A myth crib every line turning on one syllable
Grammatomastix’s monosyllables amputated prefixes lifted from Ennius and Virgil
The “versos de cabo roto” Urganda chants before “…a certain village in La Mancha…”
Praise the algorithm! Plunging into the silliness: Andrew Lloyd’s career as an Instagram poet
Thanks to real poet Michael Boughn for sharing Andrew Lloyd’s article from Vice “I Faked My Way as an Instagram Poet, and It Went Bizarrely Well”—a fortuitous addendum to my last post, “Synchronicitious Critique”.
Corpus Sample: Materializations II: “Gloze”
Last week’s “materialization” sought to concretize the language by collaging snippets of decontextualized conversation. This week’s tightens the knot, making “the language speak” about the language itself.
The philosopher Ludwig Wittgenstein is remembered for remarking that “meaning is use.” Taking this maxim literally, I collaged together examples of every use of the word ‘gloze’ drawn from the examples supplied by the Oxford English dictionary under the word’s entry. The word is thereby lexically if not semantically “emptied out” in a cubist fashion, putting Wittgenstein’s contention to an ironic test. The poem is further self-reflexive, because the word means to glare or inspect closely; therefore, the title can be taken to be the imperative tense, instructing the reader to gloze, gloss (another meaning), or otherwise attend to the word itself. The word has the added bonus, aside from its polysemy, of being a pun on the plural of the substantive ‘glow’ and the third person singular conjugation of the verb ‘to glow’ among other things. Attentive readers will also note the poem is a chance fourteen lines….
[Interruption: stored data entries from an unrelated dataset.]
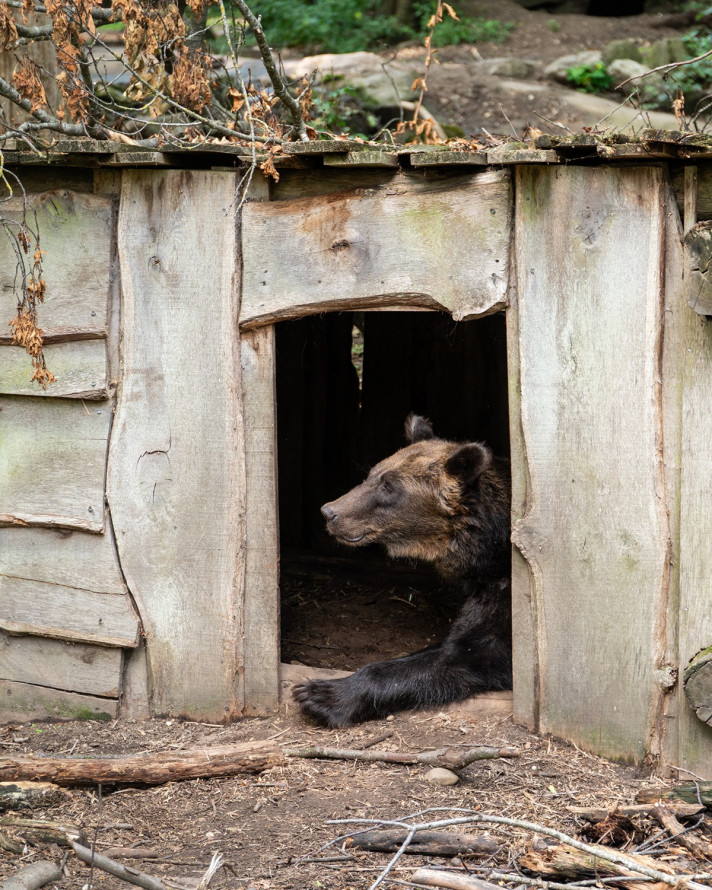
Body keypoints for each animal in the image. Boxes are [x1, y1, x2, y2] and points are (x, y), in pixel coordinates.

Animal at [294, 412, 512, 724]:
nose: (330, 512)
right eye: (371, 474)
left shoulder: (506, 593)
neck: (491, 549)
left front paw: (323, 694)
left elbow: (474, 651)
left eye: (389, 486)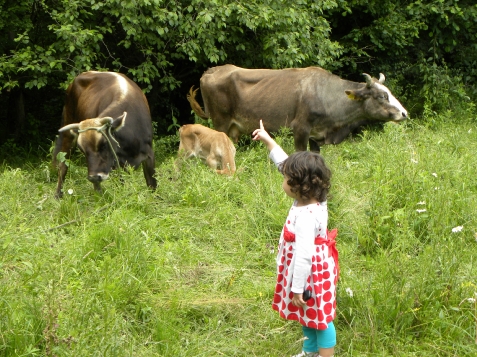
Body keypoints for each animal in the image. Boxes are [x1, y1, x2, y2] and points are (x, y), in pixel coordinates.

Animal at [188, 64, 408, 151]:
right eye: (381, 96)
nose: (404, 113)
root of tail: (211, 70)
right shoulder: (300, 129)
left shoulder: (317, 137)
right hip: (220, 123)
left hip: (233, 130)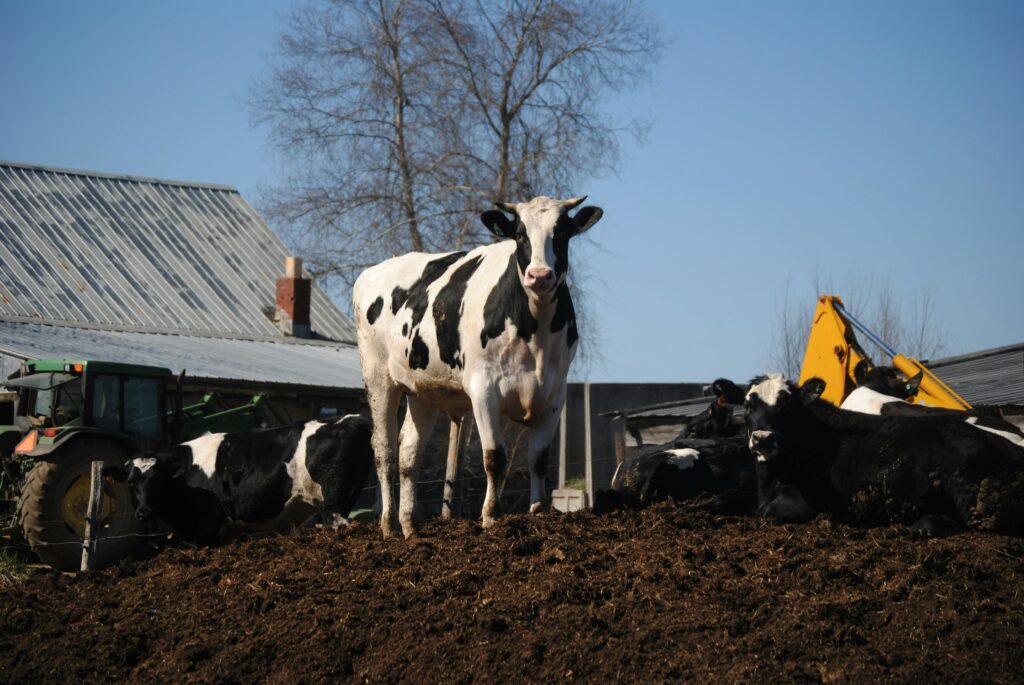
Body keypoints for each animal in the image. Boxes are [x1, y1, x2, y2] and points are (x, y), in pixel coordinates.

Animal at [106, 415, 373, 546]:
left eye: (158, 482)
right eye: (131, 483)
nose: (143, 513)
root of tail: (352, 419)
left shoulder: (207, 531)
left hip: (333, 505)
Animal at [353, 195, 602, 538]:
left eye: (562, 233)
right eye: (520, 235)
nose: (539, 276)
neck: (533, 330)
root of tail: (373, 271)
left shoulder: (555, 392)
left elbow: (539, 458)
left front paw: (538, 511)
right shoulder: (484, 390)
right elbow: (495, 456)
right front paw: (491, 516)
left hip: (422, 391)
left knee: (408, 453)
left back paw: (410, 528)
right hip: (377, 378)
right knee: (384, 450)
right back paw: (389, 526)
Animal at [745, 373, 1024, 535]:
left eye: (787, 405)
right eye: (748, 406)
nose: (762, 438)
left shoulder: (808, 504)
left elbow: (768, 515)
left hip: (977, 502)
Though this compositional procedure held promise, I exploited it only two more times, to write the poem “Gnarled Box” (along with “Gloze” included in Grand Gnostic Central) and a longer, much more complex, intertextual work that develops a passage from Lautreamont’s Poesies fittingly entitled “Poesies”.
‘Gloze’ is also the name of the first, self-published chapbook, that served as my calling card in Germany during my first European tour in 1996. And, like “Elenium” it inspired a videopoem by Ty “Jake the Dog” Hochban, viewable after the poem.
Gloze
No more men maye glosen withouten text
Than bylde materles. With fals talkyng
Many gloses are made. With Retorike,
Ne glosed eloquence, some to opteyn
Favour will flatter and glose, with new Glozes
Tainte the Text, and vnto you a fayned
Tale will gloze. Give a good glose from thy strain’d
Goggle eye, peep from the watry Humour,
And glow upon any word you may gloze,
The parasite glozes with sweet speeches,
With the tongue of flattery glozing deeds,
Known only to those who have glozed over
An illusory glozing of light dismally
Glimmering, glosing with the glory of day.